Mounted at /content/drive/


In [None]:
# add a folder ( I called mine: data) into the folder where your Colab Notebook is.
# I added an AI-Index Report 24MB (English) and a German document 4.5MB to my drive to test different sceanrios
# Remember the more MB your documents have the more expensive the embedding process is.
pdf_folder_path = f'{root_dir}/data/'
os.listdir(pdf_folder_path)

['AI-Index-Report_2023.pdf', 'obligationenrecht.pdf']

## Loading the PDF Files

In [None]:
# iterate over the files in your folder and use the UnstructuredPDFLoader from langchain to create your loader
loaders = [UnstructuredPDFLoader(os.path.join(pdf_folder_path, fn)) for fn in os.listdir(pdf_folder_path)]

In [None]:
# check if the loaders were created
loaders

[<langchain.document_loaders.pdf.UnstructuredPDFLoader at 0x79672fe739a0>,
 <langchain.document_loaders.pdf.UnstructuredPDFLoader at 0x796760db2590>]

## Vector Store
Chroma is used as a vectorstore to index and search the embeddings

When using the VectorstoreIndexCreator three things are happening:

- Splitting documents into chunks

- Creating embeddings for each document

- Storing documents and embeddings in a vectorstore

In [None]:
# start the splitting, embedding and storing of your data
index = VectorstoreIndexCreator().from_loaders(loaders)

[nltk_data] Downloading package punkt to /root/nltk_data...
[nltk_data]   Unzipping tokenizers/punkt.zip.
[nltk_data] Downloading package averaged_perceptron_tagger to
[nltk_data]     /root/nltk_data...
[nltk_data]   Unzipping taggers/averaged_perceptron_tagger.zip.


In [None]:
# check if the index was created
index

VectorStoreIndexWrapper(vectorstore=<langchain.vectorstores.chroma.Chroma object at 0x79672fe73910>)

## Asking Questions
You can query the index to output just the answer:
`index.query('Which gender is more open towards AI?')`
or you can also query the index and also return the source.

In [None]:
index.query_with_sources("Which 3 specialized skills were found in job postings in the US in 2022 and what's the difference in demand compared to 2010-2012?")

{'question': "Which 3 specialized skills were found in job postings in the US in 2022 and what's the difference in demand compared to 2010-2012?",
 'answer': ' The top 3 specialized skills found in job postings in the US in 2022 were Python (Programming Language), Computer Science, and SQL (Programming Language).
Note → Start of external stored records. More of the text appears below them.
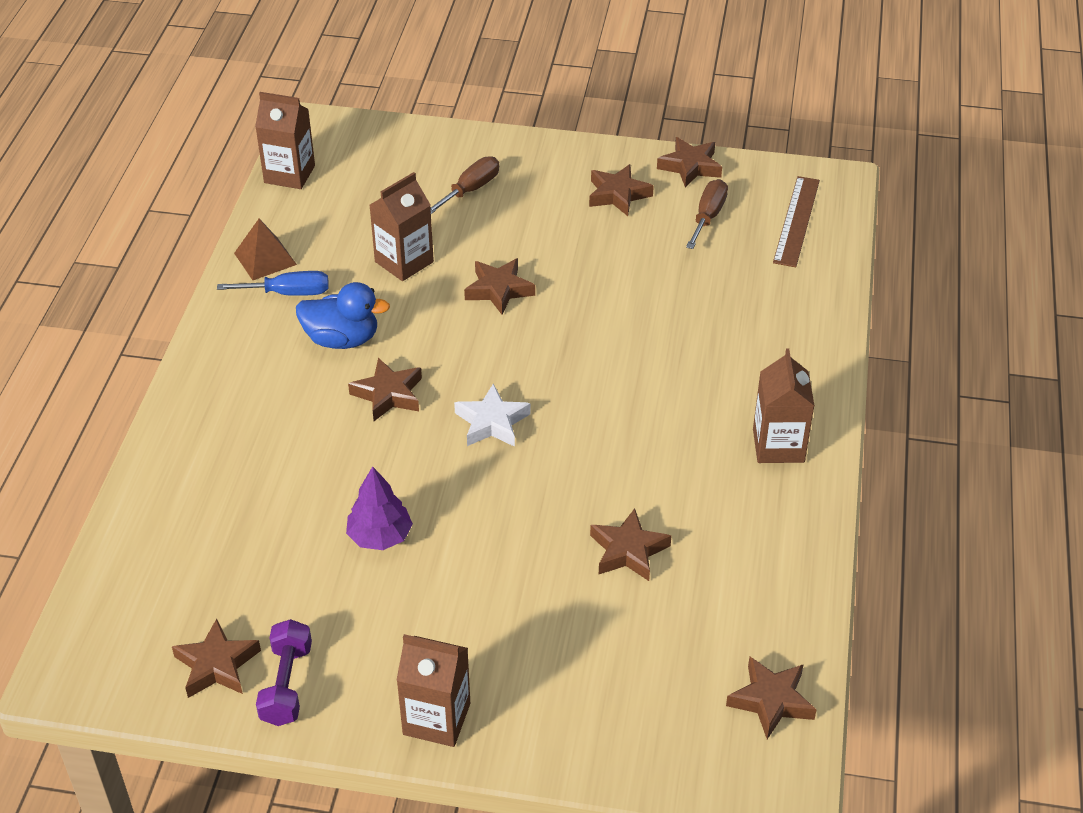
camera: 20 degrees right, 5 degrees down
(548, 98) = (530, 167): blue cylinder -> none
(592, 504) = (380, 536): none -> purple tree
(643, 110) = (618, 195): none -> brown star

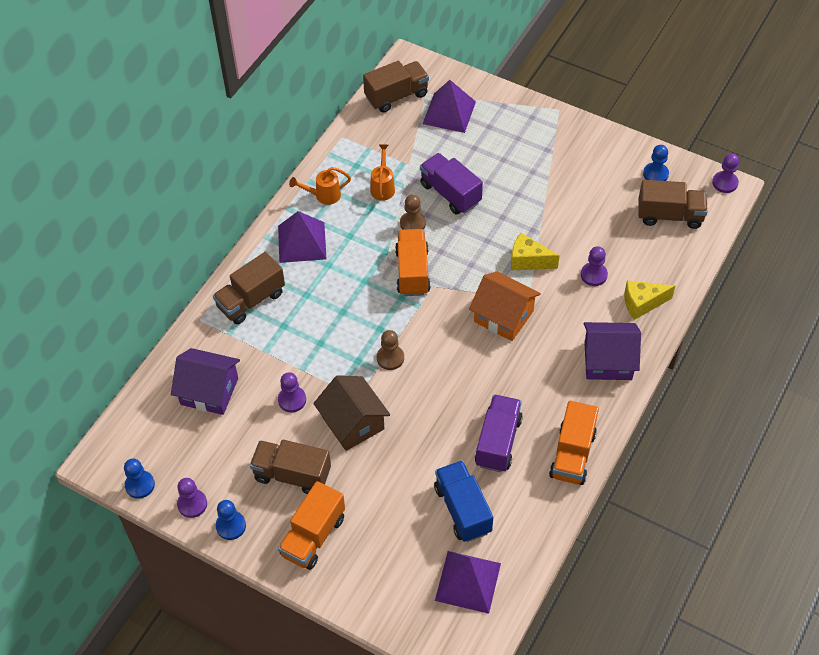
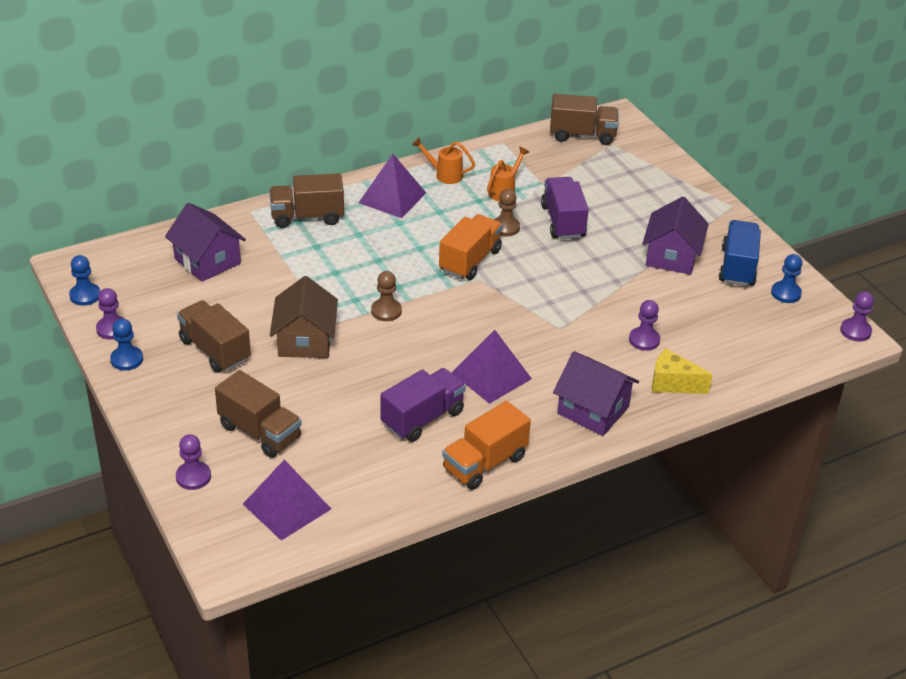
camera: 30 degrees right, 15 degrees down
(292, 400) = (269, 299): purple pawn -> purple pawn (193, 477)
(313, 536) = (186, 402): orange truck -> none
(449, 112) = (620, 165): purple pyramid -> purple pyramid (491, 375)
(462, 509) = (338, 451): blue truck -> blue truck (737, 267)
(503, 316) = (523, 330): orange house -> none
(528, 261) = (589, 301): yellow cheese -> none
(553, 183) = (671, 256): none -> purple house
(670, 215) = (769, 330): brown truck -> brown truck (260, 432)

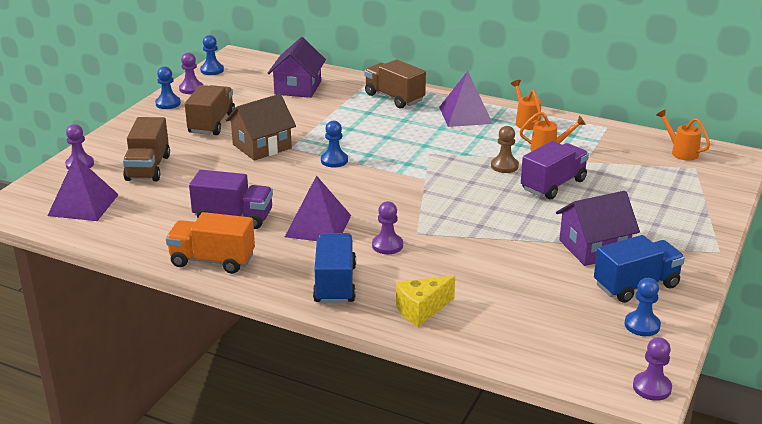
camera: 55 degrees right, 10 degrees down
(386, 311) = (334, 160): brown pawn -> blue pawn
(470, 260) = (441, 168): orange truck -> none
(582, 135) = (680, 152): brown truck -> orange watering can
(593, 410) = (335, 284): purple house -> blue truck
(644, 340) = (459, 275): purple pawn -> purple pawn (387, 245)
(672, 383) = (421, 310): yellow cheese -> yellow cheese turned 105 degrees counterclockwise

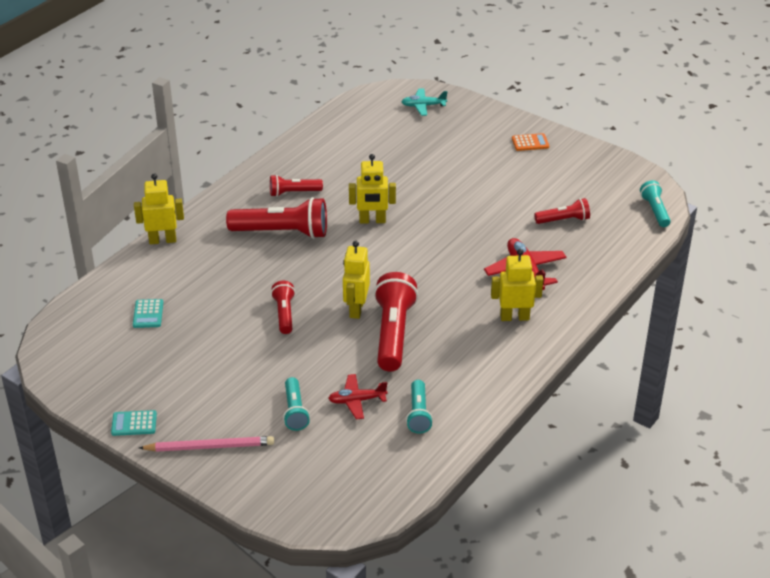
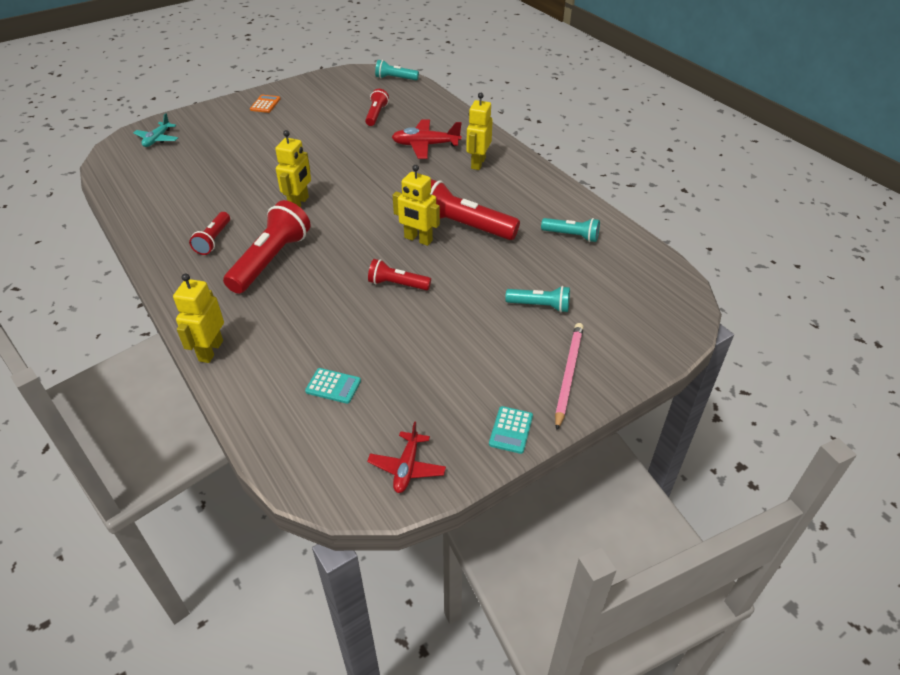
camera: 70 degrees left, 5 degrees up
(357, 401) = (541, 265): red plane -> red plane (407, 467)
The demand for these skills increased by 592%, 63%, and 153% respectively compared to 2010-2012.\n',
 'sources': '/content/drive/My Drive/Colab Notebooks/data/AI-Index-Report_2023.pdf'}

## Disclaimer:
Note: Calling the API in the way demonstrated in this example will incur monetary charges. Refer to OpenAI's pricing information for details.
Here you can check your usage: https://platform.openai.com/account/usage

Be aware that information, such as files to train OpenAI's LLM can become public if applied in the way this demo demonstrates. Refer to OpenAI's usage policy for details.

Do not use for actual tax filing purposes. This demo is for educational purposes only and for demonstrating machine learning methods. The author makes no claims that the outcomes shown here or any outcomes that could be produced by this method are accurate or reliable.